Author(s): BELLINGER, P., ROBERTS, L., MORRIS, K., DERAVE, W., LIEVENS, E., KENNEDY, B., CHARLES, J., WACKWITZ, T., MCGILL, A., DUHIG, S., Institution: GRIFFITH UNIVERSITY, Country: AUSTRALIA, Abstract-ID: 1524

INTRODUCTION:
Elite rowers present with diverse physiological profiles (van der Zwaard et al. 2018; Fukuda et al. 2011; Alföldi et al. 2021) which may be due to, in part, variation in the underpinning muscle characteristics, such as muscle oxidative capacity, architecture, volume, typology and strength. Nonetheless, the extent to which these muscle characteristics explain rowing performance has not been determined in a systematic manner previously. In this study, we aimed to identify the skeletal muscle determinants of rowing performance and pacing in elite rowers.
METHODS:
22 well-trained rowers (13 male) completed a 7-stage incremental rowing ergometer test to determine rowing economy, the lactate threshold, lactate turn point and VO2peak. The final stage of the incremental test was a maximal effort, representing a 4-min time-trial and was recorded as the criterion dependent variable (i.e., 4 min TT).
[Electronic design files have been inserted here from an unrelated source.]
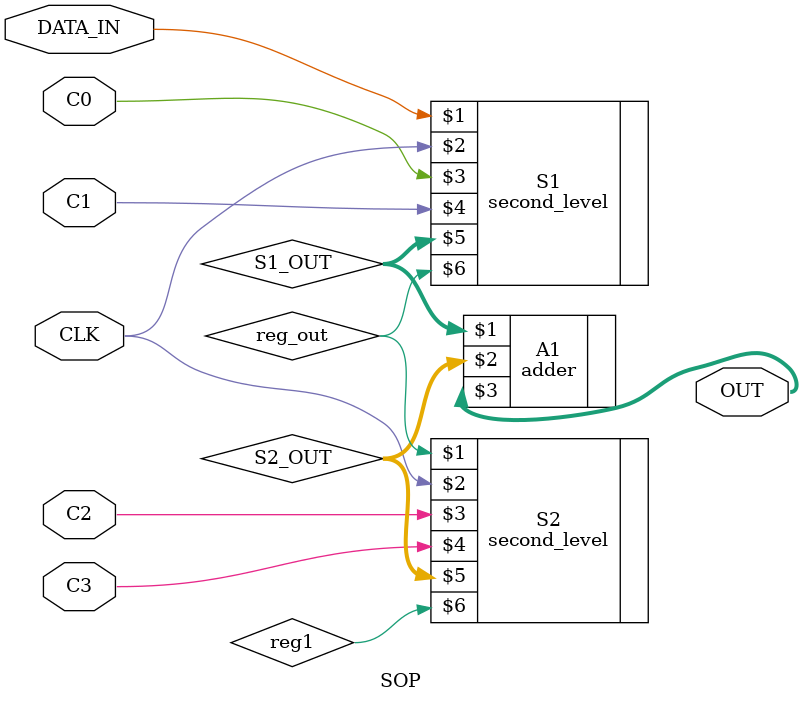
<source format=v>
/**************************************************************************************************
***												***
*** EE 526 L Experiment #6B					Jaymish patel, Spring, 2021	***
***												***
*** Experiment #6B  model an scalable register  							***
***												***
***************************************************************************************************
***  Filename: register.v			     	      Created by Jaymish patel, 3/29/21 ***
***    --- revision history, if any, goes here ---						***
***************************************************************************************************
*** This module models the scalable register        						***
***												***
**************************************************************************************************/
`timescale 1ns/1ns 

`include "second_level.v"


module SOP(DATA_IN, CLK, C0, C1, C2, C3, OUT);
//DATA_IN - data input
//CLK - input signals
//R - data output 

//declaring the inputs output and parameters used
parameter width=1;
input CLK;
input [width-1:0] DATA_IN,C0,C1,C2,C3; 
wire [width-1:0] reg1,reg_out;
//reg [width-1:0] reg_out;
wire [2*width-1:0] mul1,mul2;
wire [2*width:0] S1_OUT,S2_OUT; 
output [2*width+1:0] OUT; 
		
		second_level #(width) S1(DATA_IN, CLK, C0, C1, S1_OUT, reg_out);
		second_level #(width) S2(reg_out, CLK, C2, C3, S2_OUT, reg1);
		
		adder #(2*width+1) A1(S1_OUT, S2_OUT, OUT);
		
endmodule
</source>
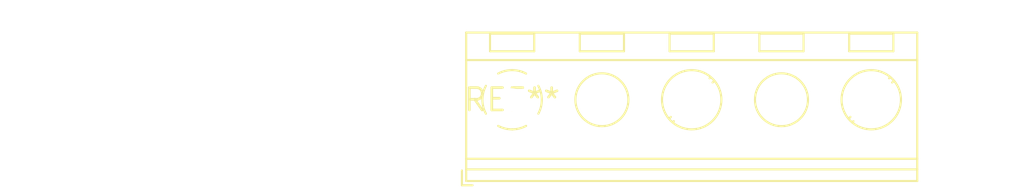
<source format=kicad_pcb>
(kicad_pcb (version 20240108) (generator pcbnew)

  (general
    (thickness 1.6)
  )

  (paper "A4")
  (layers
    (0 "F.Cu" signal)
    (31 "B.Cu" signal)
    (32 "B.Adhes" user "B.Adhesive")
    (33 "F.Adhes" user "F.Adhesive")
    (34 "B.Paste" user)
    (35 "F.Paste" user)
    (36 "B.SilkS" user "B.Silkscreen")
    (37 "F.SilkS" user "F.Silkscreen")
    (38 "B.Mask" user)
    (39 "F.Mask" user)
    (40 "Dwgs.User" user "User.Drawings")
    (41 "Cmts.User" user "User.Comments")
    (42 "Eco1.User" user "User.Eco1")
    (43 "Eco2.User" user "User.Eco2")
    (44 "Edge.Cuts" user)
    (45 "Margin" user)
    (46 "B.CrtYd" user "B.Courtyard")
    (47 "F.CrtYd" user "F.Courtyard")
    (48 "B.Fab" user)
    (49 "F.Fab" user)
    (50 "User.1" user)
    (51 "User.2" user)
    (52 "User.3" user)
    (53 "User.4" user)
    (54 "User.5" user)
    (55 "User.6" user)
    (56 "User.7" user)
    (57 "User.8" user)
    (58 "User.9" user)
  )

  (setup
    (pad_to_mask_clearance 0)
    (pcbplotparams
      (layerselection 0x00010fc_ffffffff)
      (plot_on_all_layers_selection 0x0000000_00000000)
      (disableapertmacros false)
      (usegerberextensions false)
      (usegerberattributes false)
      (usegerberadvancedattributes false)
      (creategerberjobfile false)
      (dashed_line_dash_ratio 12.000000)
      (dashed_line_gap_ratio 3.000000)
      (svgprecision 4)
      (plotframeref false)
      (viasonmask false)
      (mode 1)
      (useauxorigin false)
      (hpglpennumber 1)
      (hpglpenspeed 20)
      (hpglpendiameter 15.000000)
      (dxfpolygonmode false)
      (dxfimperialunits false)
      (dxfusepcbnewfont false)
      (psnegative false)
      (psa4output false)
      (plotreference false)
      (plotvalue false)
      (plotinvisibletext false)
      (sketchpadsonfab false)
      (subtractmaskfromsilk false)
      (outputformat 1)
      (mirror false)
      (drillshape 1)
      (scaleselection 1)
      (outputdirectory "")
    )
  )

  (net 0 "")

  (footprint "TerminalBlock_RND_205-00242_1x03_P10.16mm_Horizontal" (layer "F.Cu") (at 0 0))

)

</source>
We also expressed the relative distance that was covered in each minute of the 4 min TT to investigate pacing strategy. Rowers also completed a series of strength and power assessments including loaded and unloaded squat jumps, an isometric mid-thigh pull and 1-repetition maximum (RM) pull up and 3-RM leg press. Rowers underwent an assessment of body composition by dual-energy x-ray absorptiometry, magnetic resonance imaging of their thigh to determine volumes of the major hip- and knee-spanning muscle functional groups and diffusion tensor imaging to estimate muscle fascicle lengths, pennation angles and physiological cross-sectional area of the vastus lateralis (VL). Carnosine content was quantified by proton magnetic resonance spectroscopy in the soleus and expressed as a Z-score to estimate muscle typology. Data were analysed using multiple stepwise regression analysis.
RESULTS:
The majority of rowers had negative Z-score values (17/22; Z-score = -0.44 ± 0.85), indicative of a greater estimated proportion of type I fibres, with similar variation in both male and female rowers. Male rowers had greater normalized knee extensor muscle volume (19.2 cm3·kg−1) compared to female rowers (16.8 cm3·kg−1), while VL fascicle lengths were similar. When controlling for lean body mass and sex, muscle fascicle length in the VL, VO2peak and isometric mid-thigh pull peak force explained 82% of the variation in final stage of the incremental test (i.e., 4 min TT). Muscle typology was the only muscle characteristic that explained variation in pacing strategy, whereby rowers with a higher Z-scores (i.e., greater estimated proportion of type II fibres) started the 4 min TT more conservatively but covered a greater relative distance during the second half.
CONCLUSION:
In the context our study, these findings indicate that rowers should focus on increasing VL fascicle length, isometric mid-thigh pull strength and aerobic power. Muscle typology was associated with preferential pacing strategies and could be used to inform optimal boat crew pairings to maximise pacing and performance.